Я перечислил все эти зверства по отдельности, но происходили-то они одновременно! Кто бы мог представить себе весь этот ужас!
Я был почти зачарован этим диким фейерверком самоуничтожения, но через какое-то мгновение сам задрожал, и слезы ужаса брызнули из моих глаз.
«Так-то любит себя человек, так-то! – звенело во мне набатом. – Твои весы – виселица для человека!!! Озрись!»
И я озрился. Я был окутан небесным пурпуром, я ощущал на себе мягкое дыхание солнца, мои ноги утопали в нежности небесного свода. И я бросил чашу, я бросил! И этот миг памятен мне более всех. Я бросил чашу, ибо я не хочу быть мерой, тем более мерою человеческому.
Подо мной началась беспорядочная возня: Желание, Требование и Страх поглотили друг друга в лице своих представителей, они сами сводили себя на нет.
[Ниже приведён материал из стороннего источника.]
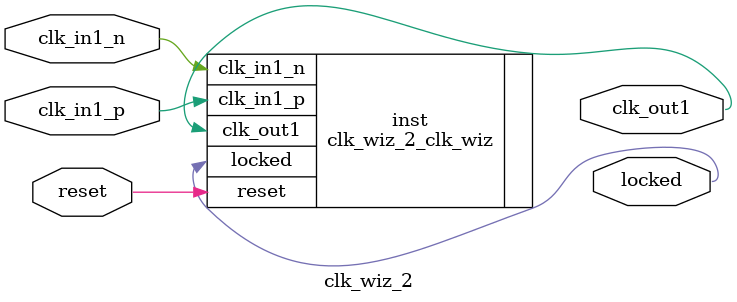
<source format=v>


`timescale 1ps/1ps

(* CORE_GENERATION_INFO = "clk_wiz_2,clk_wiz_v6_0_15_0_0,{component_name=clk_wiz_2,use_phase_alignment=false,use_min_o_jitter=false,use_max_i_jitter=false,use_dyn_phase_shift=false,use_inclk_switchover=false,use_dyn_reconfig=false,enable_axi=0,feedback_source=FDBK_AUTO,PRIMITIVE=MMCM,num_out_clk=1,clkin1_period=5.000,clkin2_period=10.0,use_power_down=false,use_reset=true,use_locked=true,use_inclk_stopped=false,feedback_type=SINGLE,CLOCK_MGR_TYPE=NA,manual_override=false}" *)

module clk_wiz_2 
 (
  // Clock out ports
  output        clk_out1,
  // Status and control signals
  input         reset,
  output        locked,
 // Clock in ports
  input         clk_in1_p,
  input         clk_in1_n
 );

  clk_wiz_2_clk_wiz inst
  (
  // Clock out ports  
  .clk_out1(clk_out1),
  // Status and control signals               
  .reset(reset), 
  .locked(locked),
 // Clock in ports
  .clk_in1_p(clk_in1_p),
  .clk_in1_n(clk_in1_n)
  );

endmodule

</source>
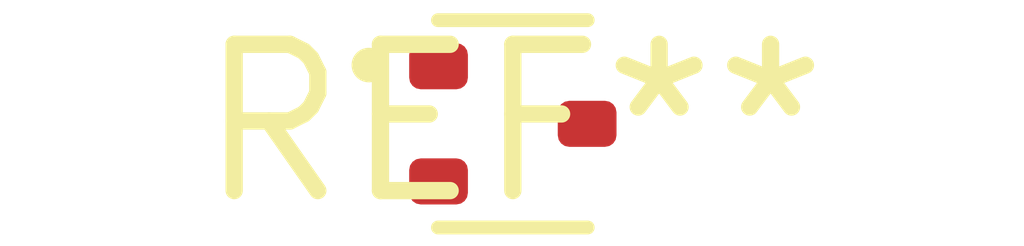
<source format=kicad_pcb>
(kicad_pcb (version 20240108) (generator pcbnew)

  (general
    (thickness 1.6)
  )

  (paper "A4")
  (layers
    (0 "F.Cu" signal)
    (31 "B.Cu" signal)
    (32 "B.Adhes" user "B.Adhesive")
    (33 "F.Adhes" user "F.Adhesive")
    (34 "B.Paste" user)
    (35 "F.Paste" user)
    (36 "B.SilkS" user "B.Silkscreen")
    (37 "F.SilkS" user "F.Silkscreen")
    (38 "B.Mask" user)
    (39 "F.Mask" user)
    (40 "Dwgs.User" user "User.Drawings")
    (41 "Cmts.User" user "User.Comments")
    (42 "Eco1.User" user "User.Eco1")
    (43 "Eco2.User" user "User.Eco2")
    (44 "Edge.Cuts" user)
    (45 "Margin" user)
    (46 "B.CrtYd" user "B.Courtyard")
    (47 "F.CrtYd" user "F.Courtyard")
    (48 "B.Fab" user)
    (49 "F.Fab" user)
    (50 "User.1" user)
    (51 "User.2" user)
    (52 "User.3" user)
    (53 "User.4" user)
    (54 "User.5" user)
    (55 "User.6" user)
    (56 "User.7" user)
    (57 "User.8" user)
    (58 "User.9" user)
  )

  (setup
    (pad_to_mask_clearance 0)
    (pcbplotparams
      (layerselection 0x00010fc_ffffffff)
      (plot_on_all_layers_selection 0x0000000_00000000)
      (disableapertmacros false)
      (usegerberextensions false)
      (usegerberattributes false)
      (usegerberadvancedattributes false)
      (creategerberjobfile false)
      (dashed_line_dash_ratio 12.000000)
      (dashed_line_gap_ratio 3.000000)
      (svgprecision 4)
      (plotframeref false)
      (viasonmask false)
      (mode 1)
      (useauxorigin false)
      (hpglpennumber 1)
      (hpglpenspeed 20)
      (hpglpendiameter 15.000000)
      (dxfpolygonmode false)
      (dxfimperialunits false)
      (dxfusepcbnewfont false)
      (psnegative false)
      (psa4output false)
      (plotreference false)
      (plotvalue false)
      (plotinvisibletext false)
      (sketchpadsonfab false)
      (subtractmaskfromsilk false)
      (outputformat 1)
      (mirror false)
      (drillshape 1)
      (scaleselection 1)
      (outputdirectory "")
    )
  )

  (net 0 "")

  (footprint "SOT-523" (layer "F.Cu") (at 0 0))

)

</source>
Едины были они в своей бойне, ибо в требовании всегда говорит желание, в желании – требование, вместе они полны страха, который и есть желание, возведенное в степень требования.
Мне не было нужды бороться с ними, мне просто не следовало им мешать: желание и страх убьют сами себя, а требования закончат это дело.
Незачем пачкать руки в пустоте, руки человека принадлежат Жизни, а потому человек испытывает Влечение, ощущает Контакт и самого Себя. А желаний, требований и страха нет для него!
Я открыл глаза, образы реальности были еще плохо различимы, все кружилось. Через несколько секунд я понял, что лежу на полу в своем кабинете, и сковывающее прежде меня напряжение отпустило. Я стал дышать.
Заратустра сидел на полу, здесь, рядом. Он склонился надо мной, обнял руками мою голову и сквозь слезы, сокрушаясь, что-то отчаянно кричал мне, но я, к сожалению, как ни старался, никак не мог разобрать его слов.
И лишь спустя пару минут, а может быть и больше, по губам его я догадался: он беспрестанно все повторял и повторял мое имя. Я ответил ему тем же.
В тот миг я не помнил еще ничего из происходившего со мною во время приступа, казалось, я упал откуда-то с высоты, откуда-то с неба и был совершеннейшим образом не от мира сего.